--- start ---
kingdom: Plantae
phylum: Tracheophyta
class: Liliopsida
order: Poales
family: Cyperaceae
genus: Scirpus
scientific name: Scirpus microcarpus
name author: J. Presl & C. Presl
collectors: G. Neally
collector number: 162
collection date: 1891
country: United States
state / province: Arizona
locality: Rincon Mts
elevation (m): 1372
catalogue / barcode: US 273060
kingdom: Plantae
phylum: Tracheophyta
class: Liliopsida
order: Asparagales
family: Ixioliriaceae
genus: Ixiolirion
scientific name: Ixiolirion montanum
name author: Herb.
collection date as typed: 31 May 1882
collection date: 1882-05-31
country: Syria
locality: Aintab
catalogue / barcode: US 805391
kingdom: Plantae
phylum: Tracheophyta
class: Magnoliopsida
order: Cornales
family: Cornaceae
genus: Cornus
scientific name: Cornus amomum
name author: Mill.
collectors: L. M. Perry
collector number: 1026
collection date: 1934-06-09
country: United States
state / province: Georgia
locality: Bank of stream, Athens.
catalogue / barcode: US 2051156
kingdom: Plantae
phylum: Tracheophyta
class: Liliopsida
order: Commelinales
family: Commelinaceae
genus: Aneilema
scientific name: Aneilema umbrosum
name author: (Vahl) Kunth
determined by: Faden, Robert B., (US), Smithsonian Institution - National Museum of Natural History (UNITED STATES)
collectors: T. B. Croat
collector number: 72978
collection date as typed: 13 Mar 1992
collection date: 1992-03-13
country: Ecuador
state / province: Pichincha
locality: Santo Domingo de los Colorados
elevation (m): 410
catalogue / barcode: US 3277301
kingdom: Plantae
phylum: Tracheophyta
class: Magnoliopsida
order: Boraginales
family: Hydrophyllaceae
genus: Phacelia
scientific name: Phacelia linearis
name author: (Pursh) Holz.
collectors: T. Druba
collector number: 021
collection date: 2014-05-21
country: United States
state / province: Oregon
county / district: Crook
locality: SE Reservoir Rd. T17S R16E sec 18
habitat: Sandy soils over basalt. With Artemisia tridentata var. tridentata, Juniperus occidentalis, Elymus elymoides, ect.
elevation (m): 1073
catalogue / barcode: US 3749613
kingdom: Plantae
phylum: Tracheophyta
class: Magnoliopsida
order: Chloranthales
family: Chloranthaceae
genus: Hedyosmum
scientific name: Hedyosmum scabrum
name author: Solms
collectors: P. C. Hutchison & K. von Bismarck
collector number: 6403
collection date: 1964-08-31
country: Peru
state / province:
--- end ---
Format the lines of all the items above as a JSON list of strings, with one string for each line and blank lines omitted.

[
  "kingdom: Plantae",
  "phylum: Tracheophyta",
  "class: Liliopsida",
  "order: Poales",
  "family: Cyperaceae",
  "genus: Scirpus",
  "scientific name: Scirpus microcarpus",
  "name author: J. Presl & C. Presl",
  "collectors: G. Neally",
  "collector number: 162",
  "collection date: 1891",
  "country: United States",
  "state / province: Arizona",
  "locality: Rincon Mts",
  "elevation (m): 1372",
  "catalogue / barcode: US 273060",
  "kingdom: Plantae",
  "phylum: Tracheophyta",
  "class: Liliopsida",
  "order: Asparagales",
  "family: Ixioliriaceae",
  "genus: Ixiolirion",
  "scientific name: Ixiolirion montanum",
  "name author: Herb.",
  "collection date as typed: 31 May 1882",
  "collection date: 1882-05-31",
  "country: Syria",
  "locality: Aintab",
  "catalogue / barcode: US 805391",
  "kingdom: Plantae",
  "phylum: Tracheophyta",
  "class: Magnoliopsida",
  "order: Cornales",
  "family: Cornaceae",
  "genus: Cornus",
  "scientific name: Cornus amomum",
  "name author: Mill.",
  "collectors: L. M. Perry",
  "collector number: 1026",
  "collection date: 1934-06-09",
  "country: United States",
  "state / province: Georgia",
  "locality: Bank of stream, Athens.",
  "catalogue / barcode: US 2051156",
  "kingdom: Plantae",
  "phylum: Tracheophyta",
  "class: Liliopsida",
  "order: Commelinales",
  "family: Commelinaceae",
  "genus: Aneilema",
  "scientific name: Aneilema umbrosum",
  "name author: (Vahl) Kunth",
  "determined by: Faden, Robert B., (US), Smithsonian Institution - National Museum of Natural History (UNITED STATES)",
  "collectors: T. B. Croat",
  "collector number: 72978",
  "collection date as typed: 13 Mar 1992",
  "collection date: 1992-03-13",
  "country: Ecuador",
  "state / province: Pichincha",
  "locality: Santo Domingo de los Colorados",
  "elevation (m): 410",
  "catalogue / barcode: US 3277301",
  "kingdom: Plantae",
  "phylum: Tracheophyta",
  "class: Magnoliopsida",
  "order: Boraginales",
  "family: Hydrophyllaceae",
  "genus: Phacelia",
  "scientific name: Phacelia linearis",
  "name author: (Pursh) Holz.",
  "collectors: T. Druba",
  "collector number: 021",
  "collection date: 2014-05-21",
  "country: United States",
  "state / province: Oregon",
  "county / district: Crook",
  "locality: SE Reservoir Rd. T17S R16E sec 18",
  "habitat: Sandy soils over basalt. With Artemisia tridentata var. tridentata, Juniperus occidentalis, Elymus elymoides, ect.",
  "elevation (m): 1073",
  "catalogue / barcode: US 3749613",
  "kingdom: Plantae",
  "phylum: Tracheophyta",
  "class: Magnoliopsida",
  "order: Chloranthales",
  "family: Chloranthaceae",
  "genus: Hedyosmum",
  "scientific name: Hedyosmum scabrum",
  "name author: Solms",
  "collectors: P. C. Hutchison & K. von Bismarck",
  "collector number: 6403",
  "collection date: 1964-08-31",
  "country: Peru",
  "state / province:"
]